— START OF RECORDS PROVIDED —

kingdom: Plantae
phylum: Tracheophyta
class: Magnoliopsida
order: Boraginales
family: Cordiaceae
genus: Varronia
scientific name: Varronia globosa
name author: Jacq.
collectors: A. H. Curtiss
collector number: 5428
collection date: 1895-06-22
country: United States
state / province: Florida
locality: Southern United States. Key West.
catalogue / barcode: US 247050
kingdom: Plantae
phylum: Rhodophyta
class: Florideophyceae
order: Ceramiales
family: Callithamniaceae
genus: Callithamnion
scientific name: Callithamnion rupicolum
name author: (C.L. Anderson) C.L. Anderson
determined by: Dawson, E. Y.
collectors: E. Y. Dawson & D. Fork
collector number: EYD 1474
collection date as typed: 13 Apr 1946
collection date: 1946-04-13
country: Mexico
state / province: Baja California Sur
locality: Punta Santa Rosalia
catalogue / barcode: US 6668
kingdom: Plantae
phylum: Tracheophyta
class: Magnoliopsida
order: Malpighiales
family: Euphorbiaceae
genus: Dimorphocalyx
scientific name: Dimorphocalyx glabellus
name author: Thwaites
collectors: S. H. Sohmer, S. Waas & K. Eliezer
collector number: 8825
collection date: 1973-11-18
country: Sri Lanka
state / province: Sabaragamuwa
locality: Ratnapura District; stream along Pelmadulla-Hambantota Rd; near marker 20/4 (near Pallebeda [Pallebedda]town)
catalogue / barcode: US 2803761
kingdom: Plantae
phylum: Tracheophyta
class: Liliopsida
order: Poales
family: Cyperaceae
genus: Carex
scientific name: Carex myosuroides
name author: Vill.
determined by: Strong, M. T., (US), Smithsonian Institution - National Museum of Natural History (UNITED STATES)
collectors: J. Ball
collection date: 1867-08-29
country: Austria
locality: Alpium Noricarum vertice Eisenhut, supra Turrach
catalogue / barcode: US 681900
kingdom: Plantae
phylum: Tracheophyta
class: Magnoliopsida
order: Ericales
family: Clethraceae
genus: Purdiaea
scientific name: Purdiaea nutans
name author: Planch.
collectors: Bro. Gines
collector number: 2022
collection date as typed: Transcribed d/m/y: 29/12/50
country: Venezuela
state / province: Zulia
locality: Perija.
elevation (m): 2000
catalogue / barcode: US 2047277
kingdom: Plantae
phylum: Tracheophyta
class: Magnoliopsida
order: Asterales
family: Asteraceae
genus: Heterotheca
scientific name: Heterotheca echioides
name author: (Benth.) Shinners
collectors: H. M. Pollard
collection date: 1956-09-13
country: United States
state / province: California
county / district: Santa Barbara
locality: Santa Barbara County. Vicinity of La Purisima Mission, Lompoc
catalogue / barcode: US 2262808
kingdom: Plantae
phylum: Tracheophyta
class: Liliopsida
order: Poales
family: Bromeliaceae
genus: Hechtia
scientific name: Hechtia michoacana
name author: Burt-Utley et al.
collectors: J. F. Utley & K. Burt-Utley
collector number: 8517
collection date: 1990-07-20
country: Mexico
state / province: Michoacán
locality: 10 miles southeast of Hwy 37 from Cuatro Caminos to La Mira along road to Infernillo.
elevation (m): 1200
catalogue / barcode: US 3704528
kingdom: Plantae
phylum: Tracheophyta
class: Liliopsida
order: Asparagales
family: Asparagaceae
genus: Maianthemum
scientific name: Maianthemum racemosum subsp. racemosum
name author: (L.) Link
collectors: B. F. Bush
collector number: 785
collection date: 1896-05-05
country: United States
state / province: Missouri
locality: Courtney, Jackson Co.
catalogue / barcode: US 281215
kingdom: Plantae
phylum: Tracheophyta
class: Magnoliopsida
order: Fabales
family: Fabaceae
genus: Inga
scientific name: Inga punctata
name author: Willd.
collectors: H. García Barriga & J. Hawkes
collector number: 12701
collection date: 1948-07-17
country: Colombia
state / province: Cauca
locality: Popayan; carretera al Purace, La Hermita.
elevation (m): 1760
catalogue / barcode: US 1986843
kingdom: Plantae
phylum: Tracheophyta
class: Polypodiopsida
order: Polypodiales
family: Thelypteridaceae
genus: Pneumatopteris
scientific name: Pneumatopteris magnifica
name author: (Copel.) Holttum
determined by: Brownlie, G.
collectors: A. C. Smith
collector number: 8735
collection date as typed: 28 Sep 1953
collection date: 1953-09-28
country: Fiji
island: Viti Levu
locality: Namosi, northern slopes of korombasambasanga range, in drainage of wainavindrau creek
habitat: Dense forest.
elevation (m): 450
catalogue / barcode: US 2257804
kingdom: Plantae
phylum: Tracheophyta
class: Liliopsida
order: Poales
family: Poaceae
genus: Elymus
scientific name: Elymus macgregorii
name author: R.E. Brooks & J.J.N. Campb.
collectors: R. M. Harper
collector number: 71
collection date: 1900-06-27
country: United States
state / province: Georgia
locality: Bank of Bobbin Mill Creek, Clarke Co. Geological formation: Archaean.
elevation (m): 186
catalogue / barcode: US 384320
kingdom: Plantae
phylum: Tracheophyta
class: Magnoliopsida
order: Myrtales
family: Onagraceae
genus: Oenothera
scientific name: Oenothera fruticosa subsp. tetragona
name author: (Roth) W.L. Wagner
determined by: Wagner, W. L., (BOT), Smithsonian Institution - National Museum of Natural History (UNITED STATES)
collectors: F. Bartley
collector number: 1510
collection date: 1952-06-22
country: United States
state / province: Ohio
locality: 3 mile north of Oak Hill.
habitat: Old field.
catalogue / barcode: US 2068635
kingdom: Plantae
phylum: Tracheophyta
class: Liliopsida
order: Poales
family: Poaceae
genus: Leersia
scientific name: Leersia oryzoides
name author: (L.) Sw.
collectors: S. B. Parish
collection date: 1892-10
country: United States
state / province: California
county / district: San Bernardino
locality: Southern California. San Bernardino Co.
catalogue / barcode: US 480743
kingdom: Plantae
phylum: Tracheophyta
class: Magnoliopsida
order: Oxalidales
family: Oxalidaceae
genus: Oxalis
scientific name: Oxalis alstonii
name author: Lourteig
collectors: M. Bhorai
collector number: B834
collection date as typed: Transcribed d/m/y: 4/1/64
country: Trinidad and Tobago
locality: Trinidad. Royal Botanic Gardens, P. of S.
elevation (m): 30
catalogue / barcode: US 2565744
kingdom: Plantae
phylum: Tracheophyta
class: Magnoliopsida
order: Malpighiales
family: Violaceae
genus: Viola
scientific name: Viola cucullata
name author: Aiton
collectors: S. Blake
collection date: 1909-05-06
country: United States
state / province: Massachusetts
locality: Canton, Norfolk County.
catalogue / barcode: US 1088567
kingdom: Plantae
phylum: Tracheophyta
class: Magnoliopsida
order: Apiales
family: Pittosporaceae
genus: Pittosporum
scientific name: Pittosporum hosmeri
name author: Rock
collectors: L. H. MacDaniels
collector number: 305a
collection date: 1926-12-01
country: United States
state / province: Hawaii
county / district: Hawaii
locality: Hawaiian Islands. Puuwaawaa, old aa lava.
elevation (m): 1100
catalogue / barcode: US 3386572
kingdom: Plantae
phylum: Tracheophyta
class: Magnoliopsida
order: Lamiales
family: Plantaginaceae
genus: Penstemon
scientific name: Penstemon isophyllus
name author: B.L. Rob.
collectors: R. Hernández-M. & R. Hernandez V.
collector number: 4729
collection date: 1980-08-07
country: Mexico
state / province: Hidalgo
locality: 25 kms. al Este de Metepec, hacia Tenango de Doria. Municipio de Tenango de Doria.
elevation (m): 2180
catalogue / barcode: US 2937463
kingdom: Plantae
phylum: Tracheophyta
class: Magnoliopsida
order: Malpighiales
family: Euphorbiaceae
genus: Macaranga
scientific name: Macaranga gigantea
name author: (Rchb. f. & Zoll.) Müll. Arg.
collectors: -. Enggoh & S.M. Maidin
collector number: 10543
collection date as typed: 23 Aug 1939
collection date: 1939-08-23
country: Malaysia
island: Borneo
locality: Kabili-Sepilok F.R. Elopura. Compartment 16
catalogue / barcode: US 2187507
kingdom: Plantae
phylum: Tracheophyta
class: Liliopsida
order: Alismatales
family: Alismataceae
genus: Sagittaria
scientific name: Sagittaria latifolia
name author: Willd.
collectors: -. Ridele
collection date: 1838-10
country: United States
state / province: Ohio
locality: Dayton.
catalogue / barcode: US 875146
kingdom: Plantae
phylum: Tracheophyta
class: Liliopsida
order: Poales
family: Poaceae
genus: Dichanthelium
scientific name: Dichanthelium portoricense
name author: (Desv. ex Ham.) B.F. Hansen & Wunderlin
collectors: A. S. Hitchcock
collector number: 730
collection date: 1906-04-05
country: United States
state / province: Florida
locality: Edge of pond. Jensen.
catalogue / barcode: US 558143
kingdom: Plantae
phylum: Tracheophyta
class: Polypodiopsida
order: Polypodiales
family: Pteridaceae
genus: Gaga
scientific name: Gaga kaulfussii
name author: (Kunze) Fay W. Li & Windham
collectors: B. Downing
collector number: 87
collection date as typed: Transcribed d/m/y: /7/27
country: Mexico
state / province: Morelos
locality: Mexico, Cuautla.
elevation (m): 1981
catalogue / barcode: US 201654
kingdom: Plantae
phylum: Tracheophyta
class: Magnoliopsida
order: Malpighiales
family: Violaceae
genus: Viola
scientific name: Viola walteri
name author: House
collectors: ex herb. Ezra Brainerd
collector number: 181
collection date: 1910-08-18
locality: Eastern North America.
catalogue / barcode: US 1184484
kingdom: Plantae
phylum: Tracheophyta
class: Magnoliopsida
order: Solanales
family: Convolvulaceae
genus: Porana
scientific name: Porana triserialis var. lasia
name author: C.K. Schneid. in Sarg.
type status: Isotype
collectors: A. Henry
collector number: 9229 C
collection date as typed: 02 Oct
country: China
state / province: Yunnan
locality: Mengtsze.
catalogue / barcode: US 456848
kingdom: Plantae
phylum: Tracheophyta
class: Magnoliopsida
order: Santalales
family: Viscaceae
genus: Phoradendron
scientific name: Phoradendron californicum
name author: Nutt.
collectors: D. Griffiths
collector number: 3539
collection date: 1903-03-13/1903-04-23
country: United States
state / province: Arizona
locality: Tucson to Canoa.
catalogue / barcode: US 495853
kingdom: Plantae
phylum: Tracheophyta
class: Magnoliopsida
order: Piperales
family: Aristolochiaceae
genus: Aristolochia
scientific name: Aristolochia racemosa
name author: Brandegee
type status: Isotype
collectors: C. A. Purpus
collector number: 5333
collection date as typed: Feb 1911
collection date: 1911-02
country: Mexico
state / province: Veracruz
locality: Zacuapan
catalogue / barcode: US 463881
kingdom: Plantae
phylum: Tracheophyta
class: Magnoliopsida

— END OF RECORDS PROVIDED —

AIM ▸
Render as a numbered list the lines of the listing that begin at the line containing "collectors: L. H. MacDaniels" and continue through the line containing "state / province: Hidalgo". Omit any blank lines.

REPLY TO THE EXERCISE ▸
1. collectors: L. H. MacDaniels
2. collector number: 305a
3. collection date: 1926-12-01
4. country: United States
5. state / province: Hawaii
6. county / district: Hawaii
7. locality: Hawaiian Islands. Puuwaawaa, old aa lava.
8. elevation (m): 1100
9. catalogue / barcode: US 3386572
10. kingdom: Plantae
11. phylum: Tracheophyta
12. class: Magnoliopsida
13. order: Lamiales
14. family: Plantaginaceae
15. genus: Penstemon
16. scientific name: Penstemon isophyllus
17. name author: B.L. Rob.
18. collectors: R. Hernández-M. & R. Hernandez V.
19. collector number: 4729
20. collection date: 1980-08-07
21. country: Mexico
22. state / province: Hidalgo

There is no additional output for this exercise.